In this session, you start to build your data pipeline by following below steps about copying data from Azure SQL Database to Lakehouse.

Add a copy activity

  1. Open an existing data pipeline or create a new data pipeline.

  2. Add a copy activity either by selecting Add pipeline activity > Copy activity or by selecting Copy data > Add to canvas under the Activities tab.

    Screenshot showing two ways to add a copy activity.

Configure your source under the source tab

  1. Select + New beside the Connection to create a connection to your data source.

    Screenshot showing where to select New.

    1. Choose the data source type from the pop-up window. You'll use Azure SQL Database as an example. Select Azure SQL Database, and then select Continue.

      Screenshot showing how to select the data source.

    2. It navigates to the connection creation page. Fill in the required connection information on the panel, and then select Create. For the details of connection creation for each type of data source, you can refer to each connector article.

      Screenshot showing New connection page.

    3. Once your connection is created successfully, it takes you back to the data pipeline page. Then select Refresh to fetch the connection that you created from the drop-down list. You could also choose an existing Azure SQL Database connection from the drop-down directly if you already created it before. The capabilities of Test connection and Edit are available to each selected connection. Then select Azure SQL Database in Connection type.

      Screenshot showing where to refresh your connection.

  2. Specify a table to be copied. Select Preview data to preview your source table. You can also use Query and Stored procedure to read data from your source.

    Screenshot showing source table settings options.

  3. Expand Advanced for more advanced settings.

    Screenshot of advanced settings.

Configure your destination under the destination tab

  1. Choose your destination type. It could be either your internal first class data store from your workspace, such as Lakehouse, or your external data stores. You'll use Lakehouse as an example.

    Screenshot showing where to select destination type.

  2. Choose to use Lakehouse in Workspace data store type. Select + New, and it navigates you to the Lakehouse creation page. Specify your Lakehouse name and then select Create.

    Screenshot showing Lakehouse creation.

  3. Once your connection is created successfully, it takes you back to the data pipeline page. Then select Refresh to fetch the connection that you created from the drop-down list. You could also choose an existing Lakehouse connection from the drop-down directly if you already created it before.

    Screenshot showing selecting connection.

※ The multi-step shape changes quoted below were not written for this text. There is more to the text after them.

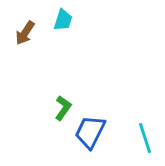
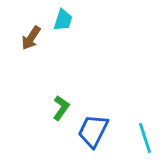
brown arrow: moved 6 px right, 5 px down
green L-shape: moved 2 px left
blue trapezoid: moved 3 px right, 1 px up
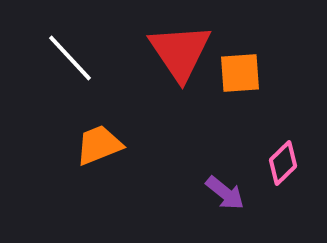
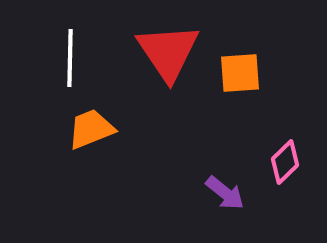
red triangle: moved 12 px left
white line: rotated 44 degrees clockwise
orange trapezoid: moved 8 px left, 16 px up
pink diamond: moved 2 px right, 1 px up
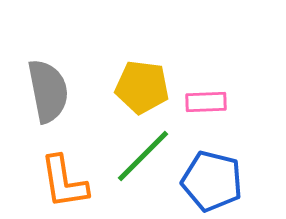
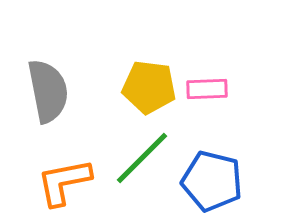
yellow pentagon: moved 7 px right
pink rectangle: moved 1 px right, 13 px up
green line: moved 1 px left, 2 px down
orange L-shape: rotated 88 degrees clockwise
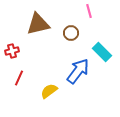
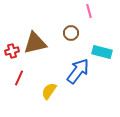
brown triangle: moved 3 px left, 19 px down
cyan rectangle: rotated 30 degrees counterclockwise
yellow semicircle: rotated 18 degrees counterclockwise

  4. Specify a table or set up the file path to define the file or folder as the destination. Here select Tables and specify a table to write data.

    Screenshot showing where to find Table settings.

  5. Expand Advanced for more advanced settings.

    Screenshot of Advanced options.

Now you can either save your data pipeline with this single copy activity or continue to design your data pipeline.

Run and schedule your data pipeline

After completing the configuration of your data pipeline, run the data pipeline to trigger the copy activity. You can also schedule your data pipeline run if needed.

  1. Switch to the Home tab and select Run. A confirmation dialog is displayed. Then select Save and run to start the activity.

    Screenshot of saving and running activity.

  2. You can monitor the running process and check the results on the Output tab below the data pipeline canvas. Select the run details button (with the glasses icon highlighted) to view the run details.

    Screenshot of the output of the data pipeline.

  3. The run details show how much data was read and written and various other details about the run.

    Screenshot of the details of the copy activity.

  4. You can also schedule the data pipeline to run with a specific frequency as required. Below is an example scheduling the data pipeline to run every 15 minutes. You can also specify the Start time and End time for your schedule. If you don't specify a start time, the start time is the time your schedule applies. If you don't specify an end time, your data pipeline run will keep recurring every 15 minutes.

    Screenshot of scheduling the data pipeline.